3 things we learned about black holes

There are about 2 million black holes buried in the galaxy and though we’ve know about their existence for about two centuries, it’s only in the last few decades that we’ve begun to understand how important they actually are to the universe.

So what did we learn from today from our guest Caleb Scharf, astrobiologist and author of ‘Gravity’s Engines?’

1) Blackholes are surprisingly small, although their mass is enormous. “They live in the center of pretty much every galaxy in the universe,” said Scharf. “Some are a few million times the mass of our sun, but some of them are billion of times the mass of our sun. But they are incredibly compact. A super-massive blackhole, containing the mass of millions of suns, would only extend to the orbit of Neptune in our solar system.” Which, in the universal scheme of things, is pretty small.
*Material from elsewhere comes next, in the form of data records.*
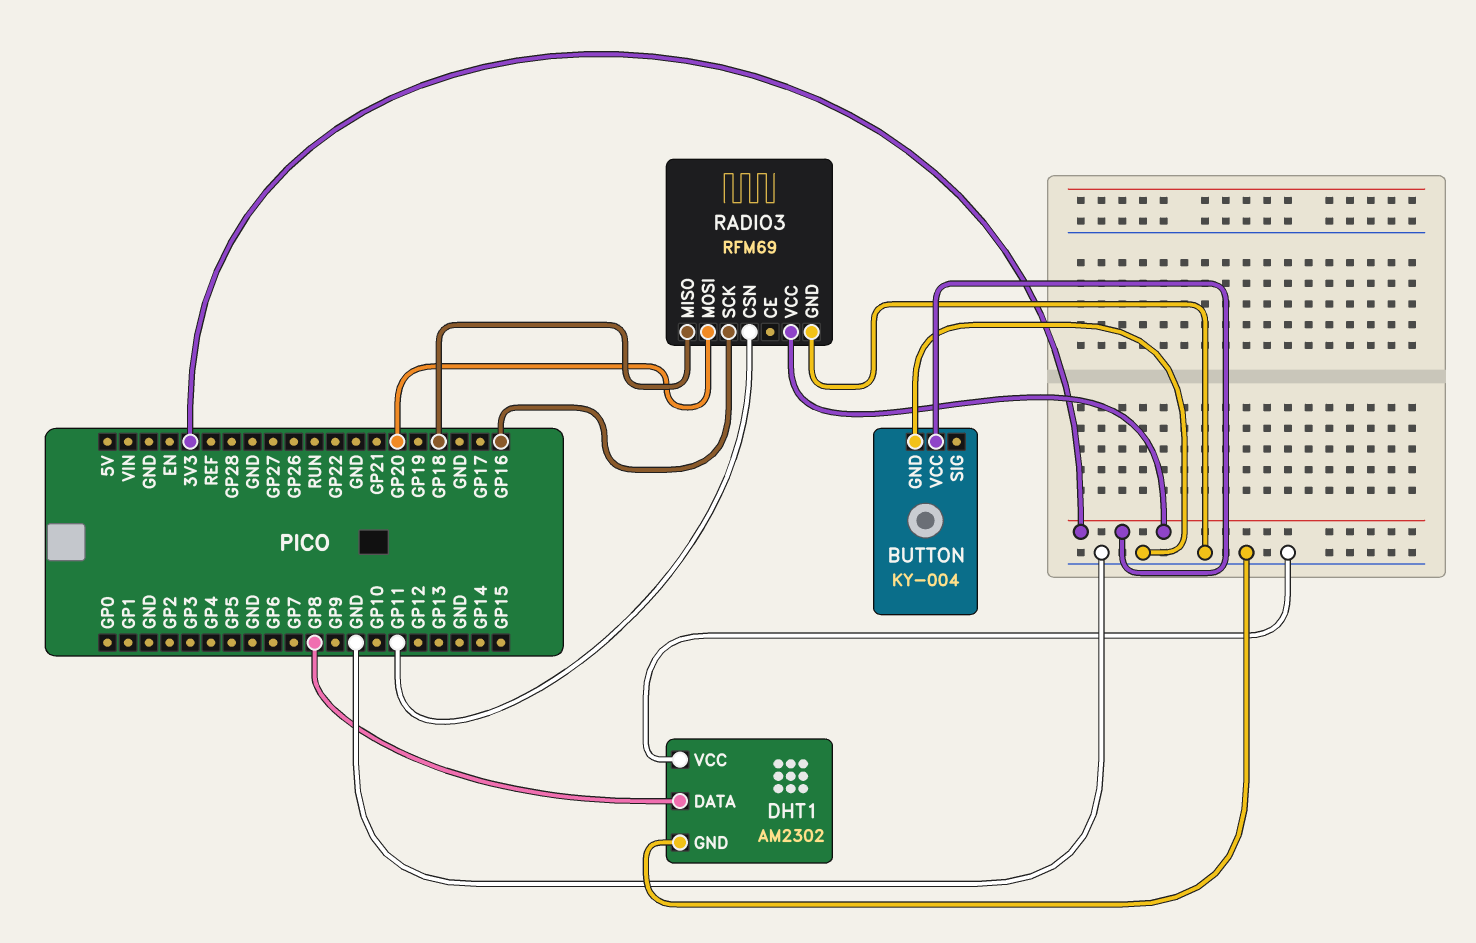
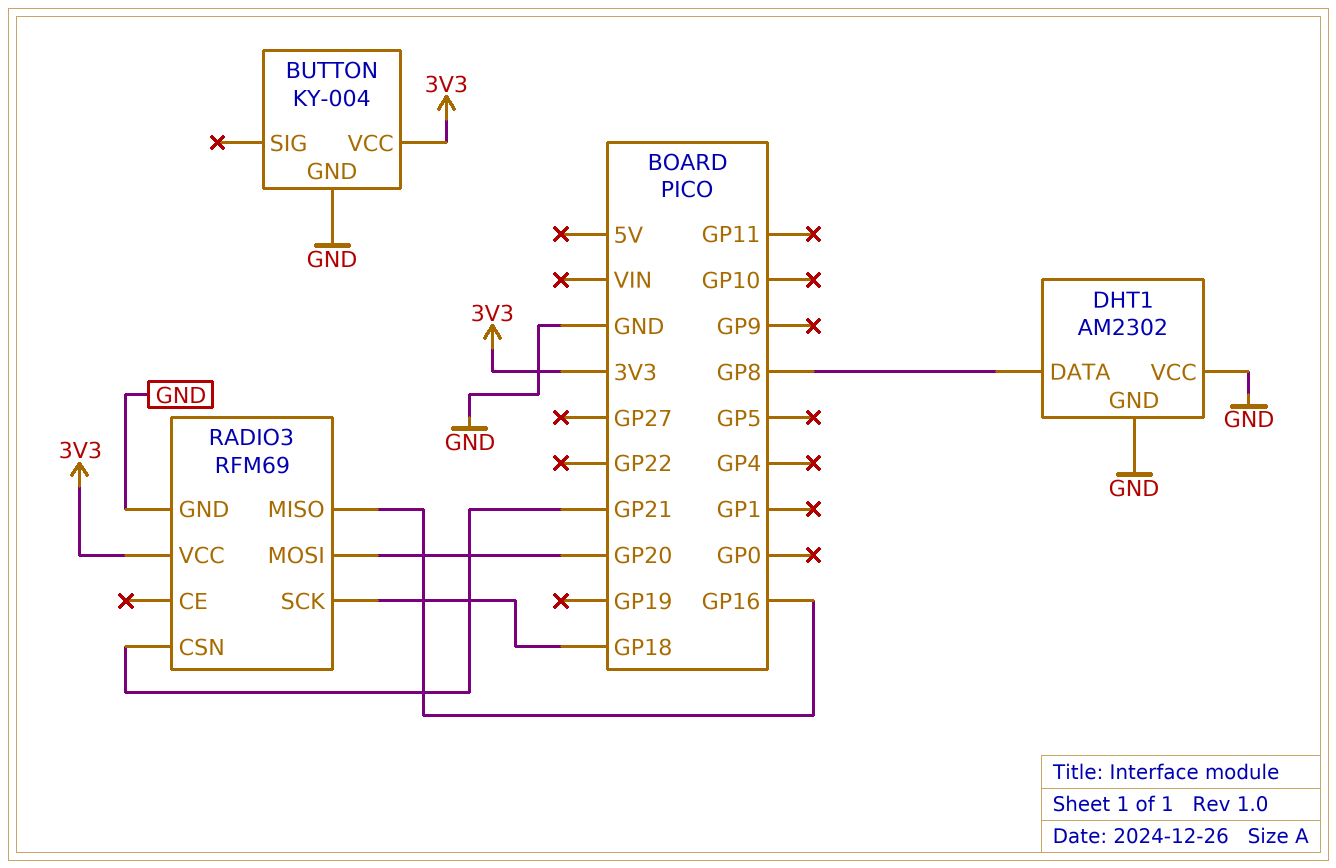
RADIO3 pin CSN: GP11 -> GP21
RADIO3 pin MISO: GP18 -> GP16
RADIO3 pin SCK: GP16 -> GP18

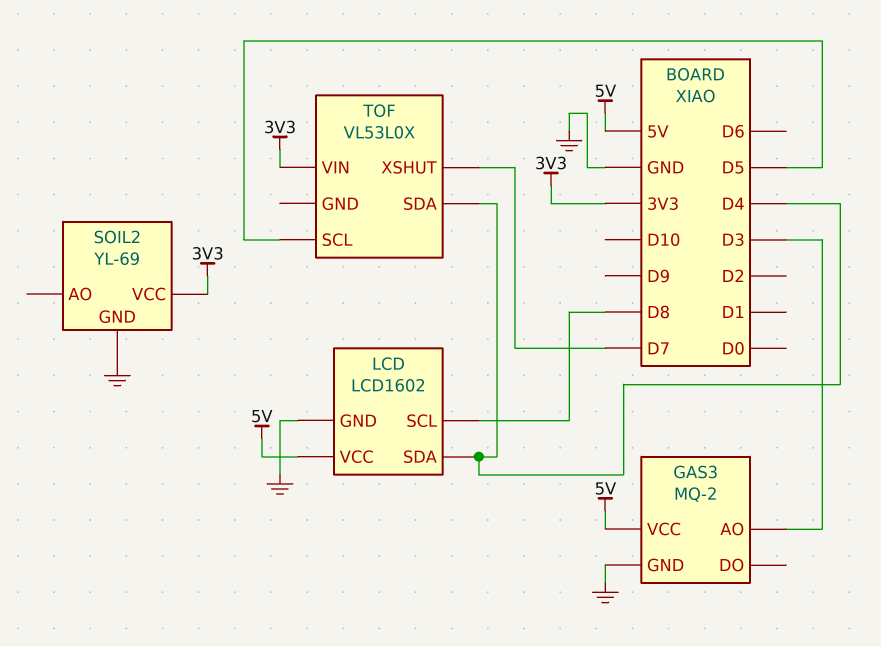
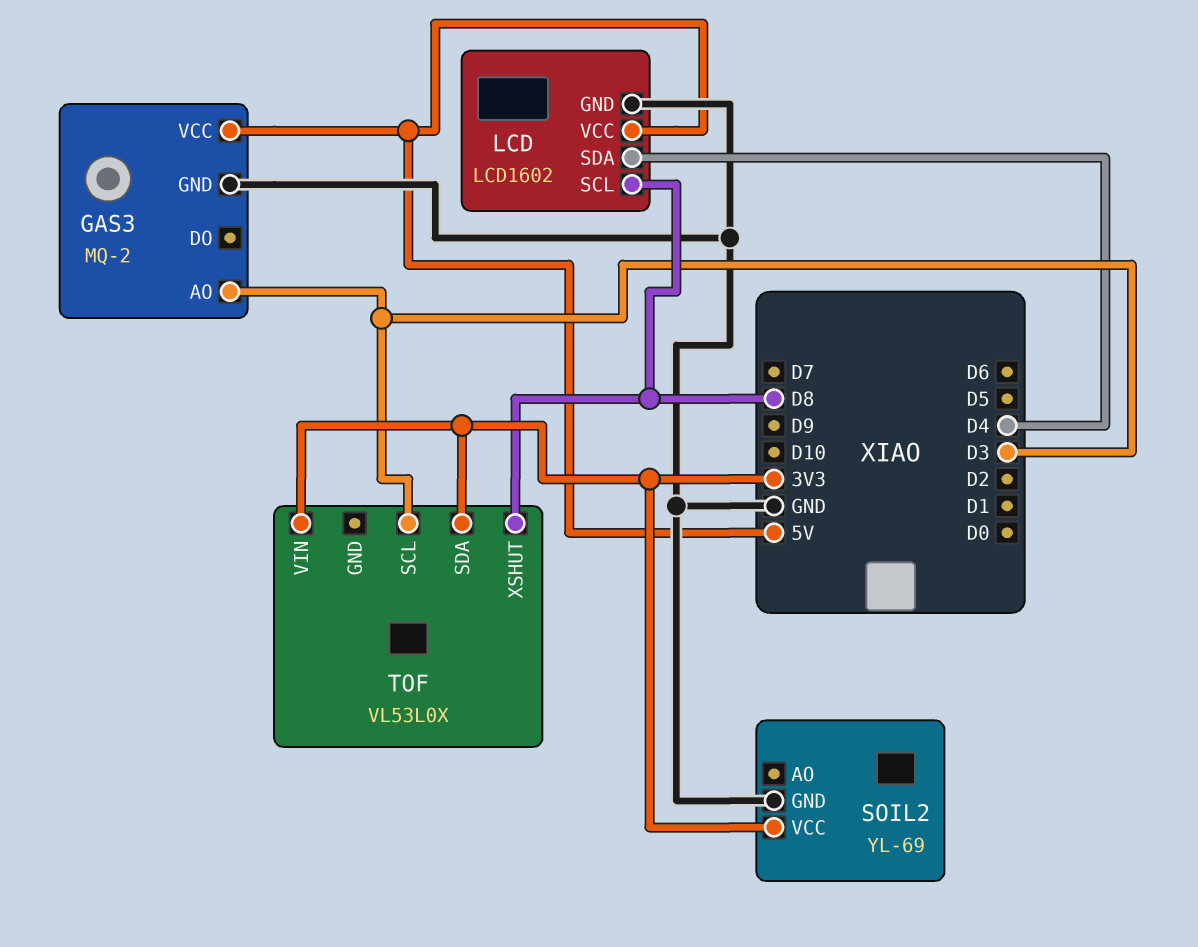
TOF pin SCL: D5 -> D3
TOF pin SDA: D4 -> 3V3
TOF pin XSHUT: D7 -> D8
2) There are a heck of a lot of black holes out there. “In pretty much every large galaxy there is a super-massive black hole in the center. There is something about the way that galaxies grow and the way they generate stars that is intimately linked to black holes. There has been a joint evolution of these two things. They are linked somehow.” We just don’t know how.

3) We will probably never understand black holes. “When black holes consume matter, it vanishes for good. They have shut themselves off from the normal universe. We’ll never know what is really going on inside. They are forever sealed off from us.”